I like knowing my family has a great start to their day. Most mornings my daughter and husband have oatmeal but now that it is warmer they aren’t so keen on having something warm in the morning. I came across a few recipes for breakfast cookies that didn’t quite have what I wanted and were not gluten free… so I thought I would try and create some of my own with a few nutritious and power packed ingredients. These are great to grab on the go and great for a mid morning snack. They are a soft cookie as they will not be crunchy when finished – can also add more banana to add more moisture. *If peanut butter is very runny, the batter will be a little runnier. Can add a bit more oatmeal if needed.
- 1 cup gluten free oats
- 1 tablespoon ground flax
- 2 -3 thawed bananas
- 2-3 tablesspoons of peanut butter (smooth)
- ¼ cup of roasted unsalted sesame seeds.
- 1/4 cup of slices dried apricots or chocolate chips.
- ( honey to taste) I don’t add any sweetener as I prefer cutting out any extra already.

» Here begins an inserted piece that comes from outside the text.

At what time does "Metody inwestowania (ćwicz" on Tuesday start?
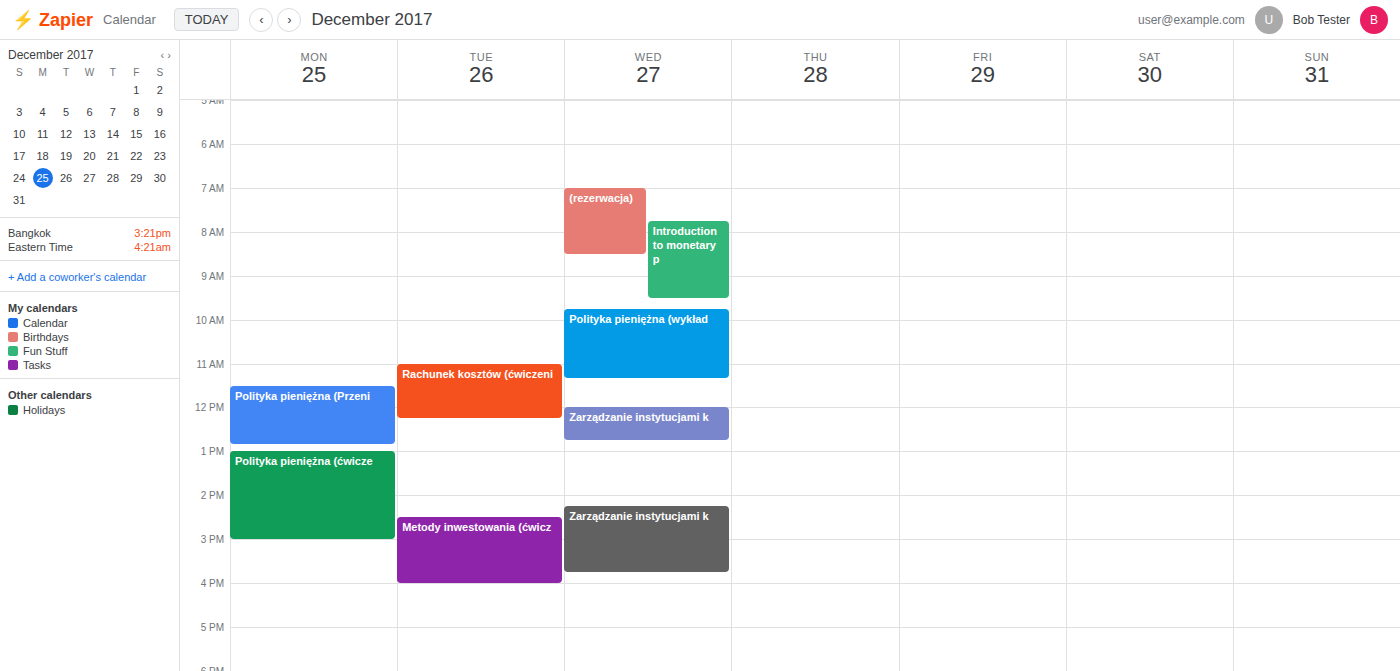
2:30 PMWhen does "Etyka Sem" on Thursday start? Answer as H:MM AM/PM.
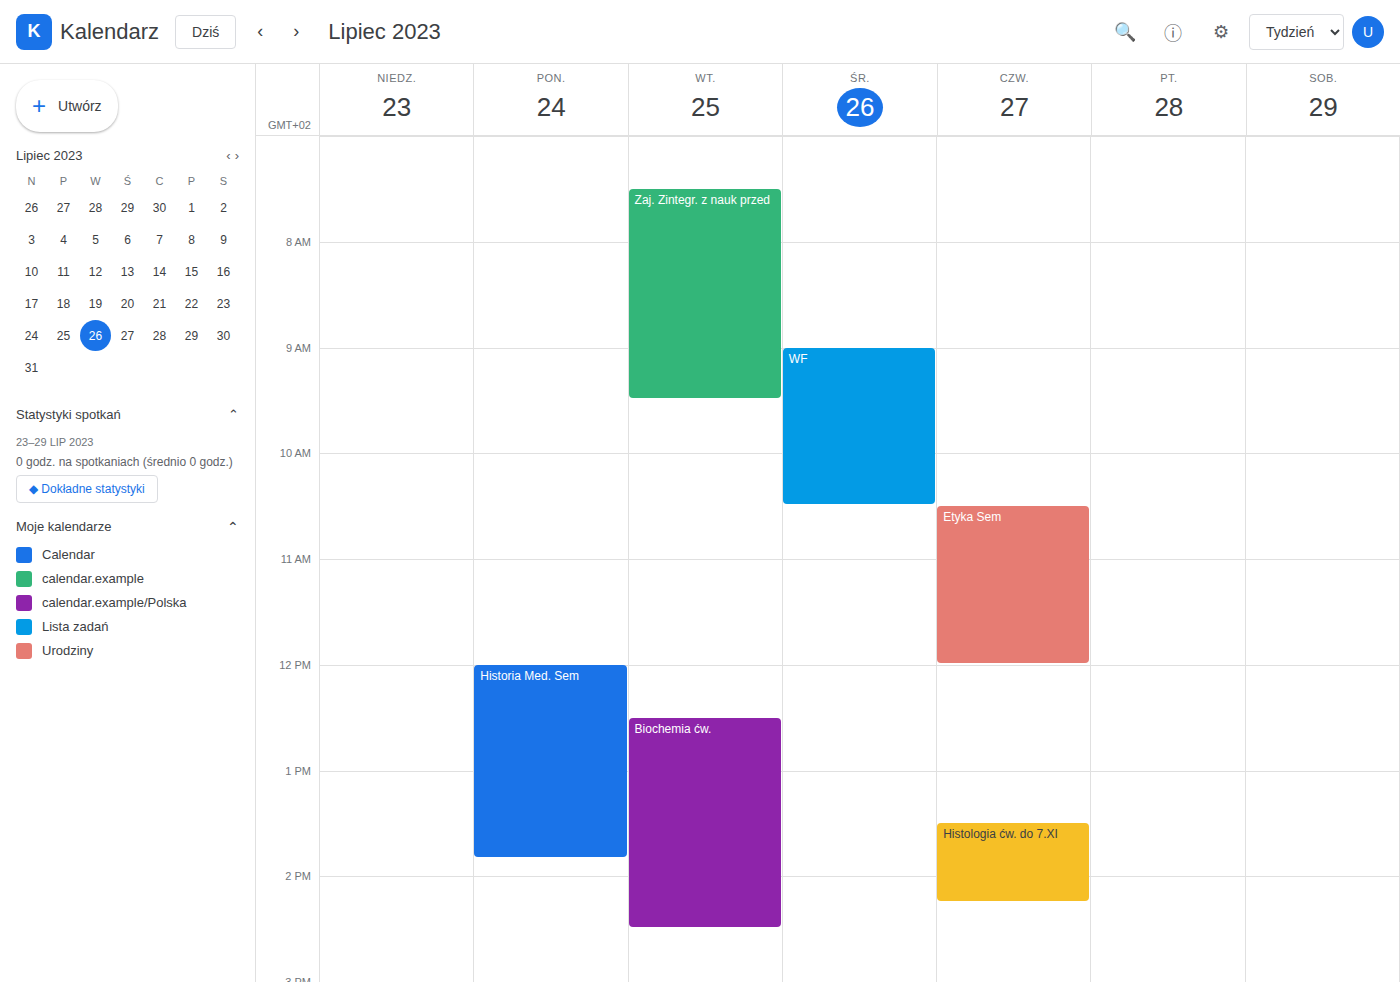
10:30 AM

In a bowl, add the oats, flax and thawed bananas. Mix together thoroughly , add in the peanut butter, sesame seeds &optional ingredients ( if using). Blend completely so that all ingredients are mixed together well, but do not over blend.. Scoop onto parchment paper lined cookie sheet, flatten slightly and bake at 350 for 15 min. The cookies will be slightly browned and soft when done. Enjoy! What are some of your quick on the go breakfast options?